I know that I will get “comments” for this below – in fact, I almost never get comments, so I am kind of hoping that I do – because an inexplicably sizable number of cult-cinephiles have taken to this sloppy little concern as if it were Evil Dead II or Big Trouble in Little China. They watched it over and over again on pan-and-scan VHS throughout the 1990s, and waited impatiently for this new anamorphic widescreen DVD treatment. As though this waste of everyone’s time and talent were worth watching twice.

Now, perhaps I am about to fall victim to the oldest pratfall in criticism, that of describing why a joke is or is not funny. Inevitably – for whichever side of the joke’s relative success or failure (as joke) you reside – you end up looking like a colossal, humourless, prat when you try to explain the reasons for this. So, sorry in advance for that. But, here is a comedy film that tries also to inhabit the disparate, but tangentially related, genres of the Western and the Vampire Horror film.

So, a pseudo-horror movie that follows the general contours of a Western, featuring two factions battling over control of a dusty town in the American desert, a pure(ish) blonde damsel torn over allegiances, and a family recently arrived from back East who get caught in the crossfire. Except that in this Western, everyone on both sides (aside from the family from back east) are vampires who have chosen to live in the middle of the hot, always-sunny desert for some reason, which reason is supposedly the advent of sunblock, but I mean come on. And the battle isn’t just over territory, but also ideology and morality: one faction has invented a form of synthetic blood, and is trying to convince the other that they should now retire from their predatory bloodsucking ways, which they steadfastly refuse to do.

You know, as I write this, the film sounds like it could have, and maybe should have worked. I love the idea – subverting genre clichés and playing with audience expectations, and offering a conflict between two factions of vampires as a metaphor for conservatism versus progressivism. But, you have to have a script that can bring these broad ideas to life, injecting the kind of intelligence and charm that is required to make such a preposterous scenerio seem, if not real, then at least interesting. Instead, everyone from the top on down here seems to have arrived on set fresh out of ideas.

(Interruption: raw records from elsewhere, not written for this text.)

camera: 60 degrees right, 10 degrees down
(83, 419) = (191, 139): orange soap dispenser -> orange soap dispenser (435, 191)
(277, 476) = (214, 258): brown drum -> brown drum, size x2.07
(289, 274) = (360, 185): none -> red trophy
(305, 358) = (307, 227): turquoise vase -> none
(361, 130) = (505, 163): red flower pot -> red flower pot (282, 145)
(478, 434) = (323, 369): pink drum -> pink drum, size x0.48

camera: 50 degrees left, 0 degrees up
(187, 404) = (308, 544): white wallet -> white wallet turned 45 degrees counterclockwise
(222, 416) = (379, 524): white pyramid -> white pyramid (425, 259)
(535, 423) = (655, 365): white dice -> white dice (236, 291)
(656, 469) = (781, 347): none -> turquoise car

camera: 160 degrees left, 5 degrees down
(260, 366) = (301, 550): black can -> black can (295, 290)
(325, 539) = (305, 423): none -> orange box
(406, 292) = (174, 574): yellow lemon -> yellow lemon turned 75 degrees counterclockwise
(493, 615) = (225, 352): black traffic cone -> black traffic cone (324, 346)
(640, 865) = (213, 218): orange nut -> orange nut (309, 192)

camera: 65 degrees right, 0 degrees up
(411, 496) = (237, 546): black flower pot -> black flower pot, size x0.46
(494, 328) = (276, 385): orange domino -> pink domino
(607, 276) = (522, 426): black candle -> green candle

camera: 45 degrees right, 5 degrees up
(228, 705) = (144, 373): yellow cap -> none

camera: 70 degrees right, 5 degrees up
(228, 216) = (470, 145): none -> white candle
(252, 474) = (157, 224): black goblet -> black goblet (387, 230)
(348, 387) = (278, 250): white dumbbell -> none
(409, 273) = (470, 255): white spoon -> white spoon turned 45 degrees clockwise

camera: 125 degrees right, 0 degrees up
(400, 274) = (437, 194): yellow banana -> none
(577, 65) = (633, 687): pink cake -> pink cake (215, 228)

The direction is amateurish and the editing is often crude. The camera is great at wide shots of the Arizona desert but generally fails to make interiors look like anything other than “interiors” – is there any set design going on in this film at all? For a movie that relies on the deepest kind of suspension of disbelief, there is a marked lack of attention given to detail. Blood (which is pretty central to the whole vampire mythology thing) looks goofily fake; beards are clearly affixed with glue; bats are hideously cartoony cartoons; foreign accents are distractingly dubious.

Moreover, there is a lazy approach to sexual-violence-as-comedy throughout the film that renders it generally offensive for no good reason. To take the most egregious example, a persistent trope throughout the movie is the decidedly un-hilarious motif of rape. At one point, a four-year old child watches a man try to rape her mother. Not long after, a woman complains to her husband that she “almost got raped by a bat.” (By bat, she means the flying thing, but there is always the yucky double entendre here.) As a bonus, this same would-be rapist engages the victim’s husband in a bunch of spirited back-and-forths over, for example, the way his wife “moans when she comes”. Gross.

Largely wasted is a twitching and dorky Bruce Campbell, a charmingly Draculesque David Caradine, and an over-the-top M. Emmet Walsh as a cranky, homicidal, village elder. Inexplicably, each of these generally fine actors offers his own 15-minute Bonus Feature for this DVD edition, looking back on this generally forgettable flop as if it were some great lost masterpiece of low-budget filmmaking.